Desde 1984, quando foi criado sob o epíteto do “socialismo democrático”, que hoje se esconde sob o esparadrapo de feridas abertas pela Ação Penal 470, o PT se esforça para liderar o ranking da política.
Puxando os cordões do poder pelas margens sociais, conseguiu chegar, por três vezes, à presidência da República, e esse ano busca angariar a quarta vitória, com a qual reforçará a base do projeto mais longo (e vertical) de poder da história contemporânea: dirigir o Brasil por um tempão. Vertical na perspectiva de concentrar o poder nas próprias mãos, evitando dispersão de forças.
Vista de longe, a esganiçada contenda entre os dois atores mostra que ambos não lutam apenas para conquistar espaço na Esplanada dos Ministérios (o PT comanda 17 Pastas e o PMDB apenas 5). Trata-se de algo mais abrangente e que, pouco a pouco, acirra os ânimos dos parlamentares plantados nas legendas governistas.
O busílis tem nome: o projeto hegemônico do Partido dos Trabalhadores.
O escopo pode ser assim descrito: alijar o principal parceiro, o PMDB, do centro do poder, deixá-lo à margem, transformando-o em partido médio igual aos outros; portanto, de arreio curto e sem condição de alçar vôo em direção ao comando das duas Casas Legislativas, como hoje.
A meta petista PT é eleger, este ano, 130 deputados federais, o maior número de governadores, a mais extensa bancada de deputados estaduais, pavimentando um gigantesco campo que servirá de base para a decolagem de candidatos a prefeitos e vereadores, em 2016, com os quais a sigla resgataria, sob ecos triunfantes, o Volta Lula em 2018, com direito à reprise na reeleição de 2022. O resto, SDS (Só Deus Sabe).
Hegemonia – eis o fulcro do imbróglio entre os maiores partidos políticos.
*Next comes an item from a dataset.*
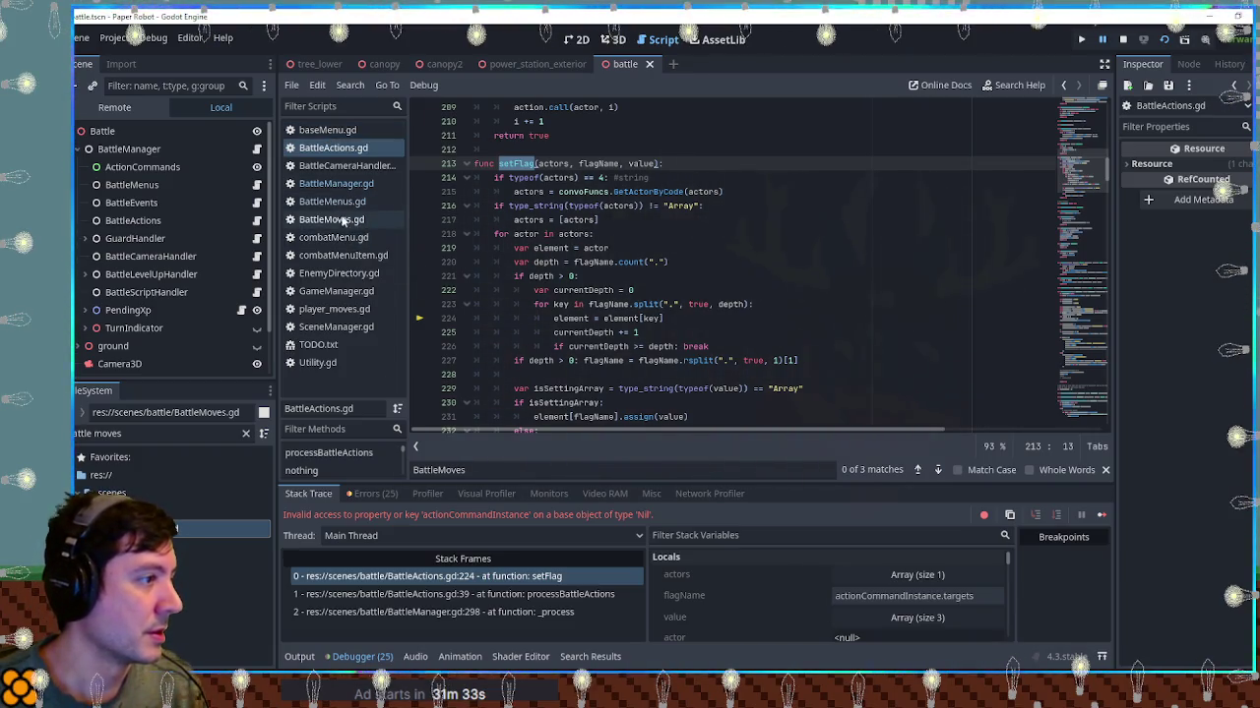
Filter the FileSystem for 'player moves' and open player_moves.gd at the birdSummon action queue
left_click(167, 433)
O poder hegemônico engendrado pelo PT é que está em jogo. Tal estratégia começa a esquentar a peroração política. A sensação, no momento, é de que o domínio político e administrativo por uma sigla que abre intensa polêmica, ameaça criar divisões profundas no meio da sociedade.
Ortodoxos chegam a aventar a hipótese de mudança de regime e da instalação de um Estado com extensos braços intervencionistas, a par do controle dos meios de comunicação, caso os petistas consigam realizar seu intento. Vamos à análise. São tênues, para não dizer improváveis, alternativas que apontem para o estreitamento das colunas do nosso edifício democrático.
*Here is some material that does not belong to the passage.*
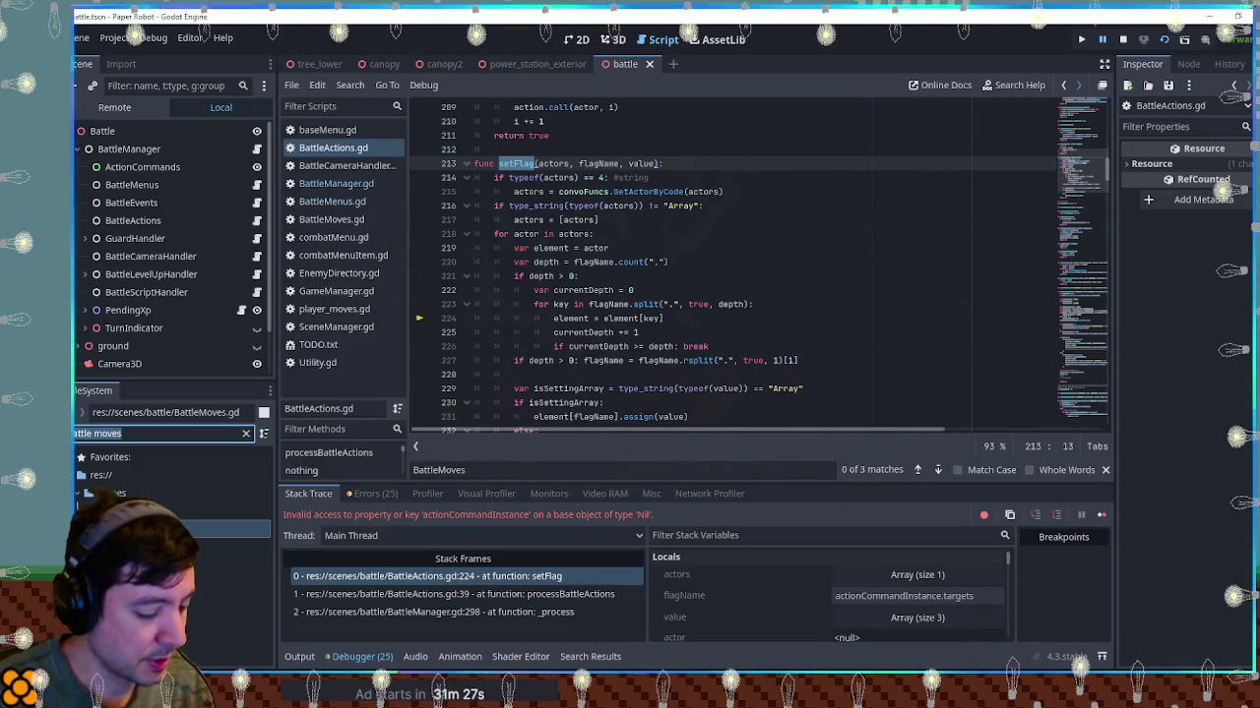
type("player moves")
Governos de partidos únicos, regimes totalitários, visões intervencionistas e modelagens que fecham as tubas de ressonância social são cada vez mais escassas na esfera planetária. A contemporaneidade abre-se para o respiro social e a hegemonia, pelo menos nos termos do passado, não condiz com a atualidade.
Hegemonia expressa domínio, força, poder de mudar, controlar e impor. Denota o predomínio de visão unilateral por parte de um partido ou de um grupo, engenharia que não condiz com o espírito de nosso tempo.
Não se divisa “o fim do poder”, nas condições que o editor-chefe de Foreign Police, Moisés Naim, mostra em seu livro lançado em outubro do ano passado, e, sim, sua degradação, seu arrefecimento. Basta enxergar a teia por onde se move a política.
As crises econômicas, em série; a organização das comunidades de todos os tipos; a elevação do conceito de igualdade entre gêneros; os conflitos no mundo do trabalho; a delinqüência e a violência expandida nos centros urbanos; a queda dos mercados financeiros constituem, entre outros, fatores que alteram a maneira de agir dos Poderes centrais.
As dificuldades enfrentadas pelas administrações públicas, em todo o planeta, impõem novos paradigmas, levando os Poderes a se tornarem fragmentados. O palco da política está mudando. Na esteira da dispersão, antigos Centros de Poder perdem sua capacidade de coordenação e controle.
Os arsenais das democracias enchem-se de armas menores, mas tão eficientes como os grandes armamentos, tendo capacidade de vetar, contrapor, combater e limitar as margens de manobra dos grandes atores.
Essa nova artilharia é composta e suprida por micropoderes, ajuntamentos de pessoas, formados no interior de categorias profissionais, na escala dos gêneros, nas geografias regionais e no espaço das organizações intermediárias. E o que se vê? Governantes, mesmo aqueles que detêm imenso poder, como os nossos, ancorados num modelo presidencialista de caráter imperial, enfrentam vulnerabilidades.
A presidente Dilma, mesmo dispondo de formidável rolo compressor – uma base governista em torno de 350 parlamentares na Câmara – não acaba de ver a aprovação da convocação de 10 ministros?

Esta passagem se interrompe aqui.